Returns a series of callables that, when called, will load the image.

filter(path, value)[source]

Find scenes in the collection based on metadata.

classmethod from_qsl(jsonpath, label_key, base_dir=None)[source]

Build a scene collection from a QSL JSON project file.

image_sizes()[source]

An array of dimensions for the images in the collection.

images()[source]

All the images for a scene collection. All images will be loaded if not already cached.

label_groups()[source]

The groups of labels in the collection.

Return type

List[List[Label]]

classmethod load(filename, directory=None, force=False)[source]

Load scene collection from a tarball. If a directory is provided, images will be saved into that directory rather than retained in memory.

classmethod load_from_directory(directory)[source]

Load a dataset that already was extracted from directory.

onehot(binary=True)[source]

Get the one-hot encoded (N, C) array for this scene collection. If binary is false, the score is used instead of 0/1.

Return type

ndarray

sample(n, replace=True)[source]

Get a random subsample of this collection

Return type

SceneCollection

save(filename, **kwargs)[source]

Save scene collection a tarball.

save_placeholder(filename, colormap)[source]

Create a placeholder scene collection representing blank images with black blobs drawn on in the location of annotations. Useful for testing whether a detector has any chance of working with a given dataset.

Parameters
  • filename (str) – The tarball to which the dummy dataast should be saved.

  • colormap (Dict[str, Tuple[int, int, int]]) – A mapping of annotation categories to colors, used for drawing the annotations onto a canvas.

property scenes

The list of scenes

split(sizes, random_state=42, stratify=None, group=None, preserve=None)[source]

Obtain new scene collections, split based on a given set of proportios.

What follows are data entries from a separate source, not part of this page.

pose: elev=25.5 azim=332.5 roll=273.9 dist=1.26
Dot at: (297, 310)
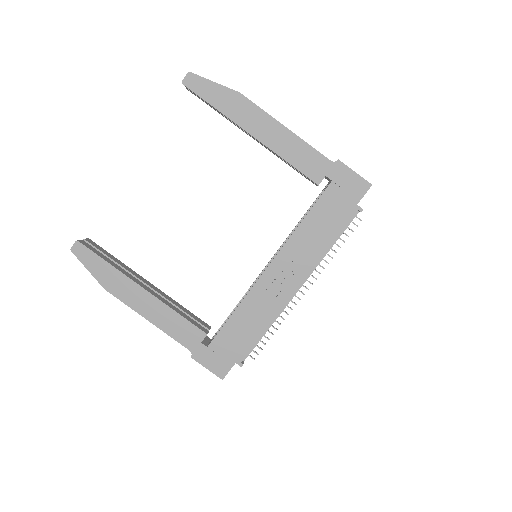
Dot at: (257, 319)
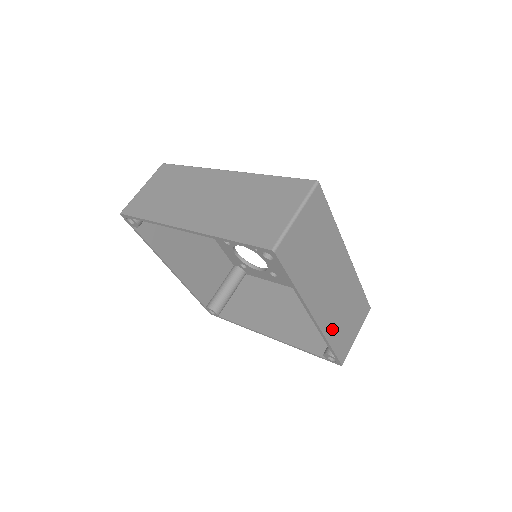
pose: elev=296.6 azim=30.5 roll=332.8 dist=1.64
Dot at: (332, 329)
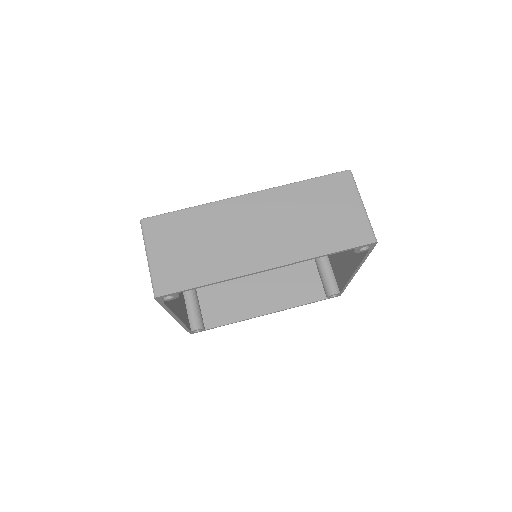
Dot at: occluded
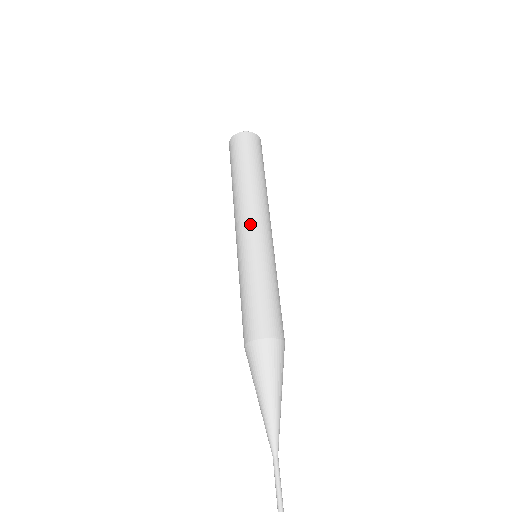
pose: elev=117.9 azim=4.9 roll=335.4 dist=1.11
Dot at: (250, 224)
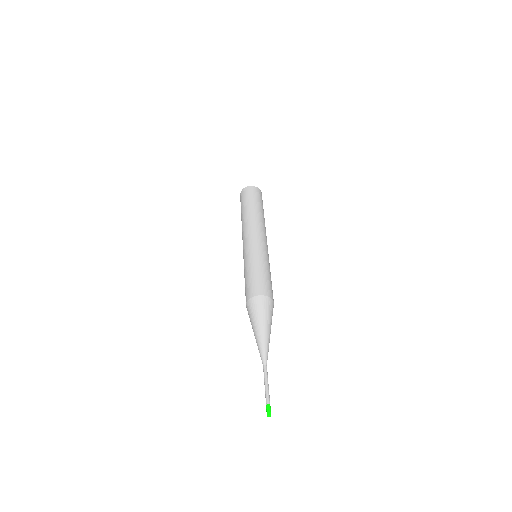
Dot at: (259, 235)
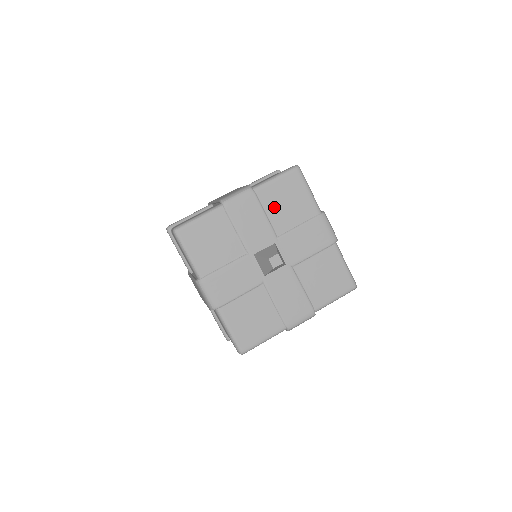
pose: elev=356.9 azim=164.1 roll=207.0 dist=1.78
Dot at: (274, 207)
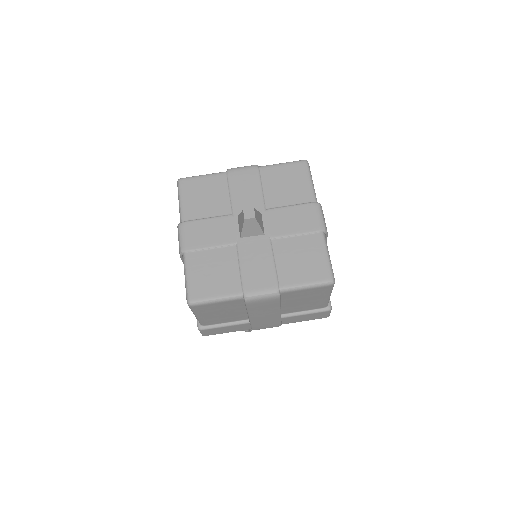
Dot at: (272, 185)
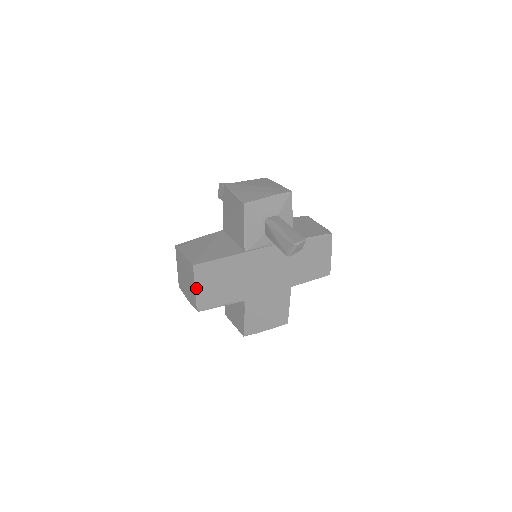
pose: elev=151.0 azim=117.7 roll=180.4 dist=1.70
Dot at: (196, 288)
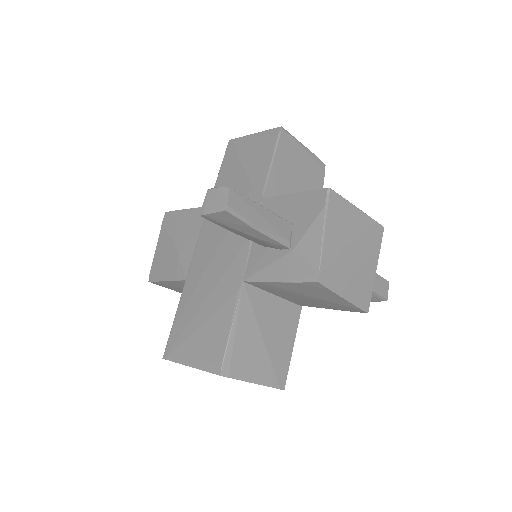
Dot at: occluded
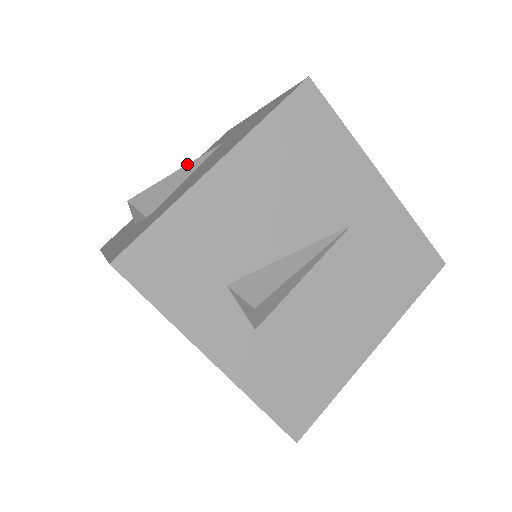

For example, to get three collections containing 70%, 15%, and 15% of the dataset, respectively, you can do something like the following:

training, validation, test = collection.split(
    sizes=[0.7, 0.15, 0.15]
)

You can also use the stratify argument to ensure an even split between different kinds of scenes. For example, to split scenes containing at least 3 annotations proportionally, do something like the following.

training, validation, test = collection.split(
    sizes=[0.7, 0.15, 0.15],
    stratify=[len(s.annotations) >= 3 for s in collection]
)

Finally, you can make sure certain scenes end up in the same split (e.g., if they’re crops from the same base image) using the group argument.

training, validation, test = collection.split(
    sizes=[0.7, 0.15, 0.15],
    stratify=[len(s.annotations) >= 3 for s in collection],
    group=[s.metadata["origin"] for s in collection]
)
Return type

Sequence[SceneCollection]

Returns

A train and test scene collection.

uniform()[source]

Specifies whether all scenes in the collection are of the same size. Note: This will trigger an image load.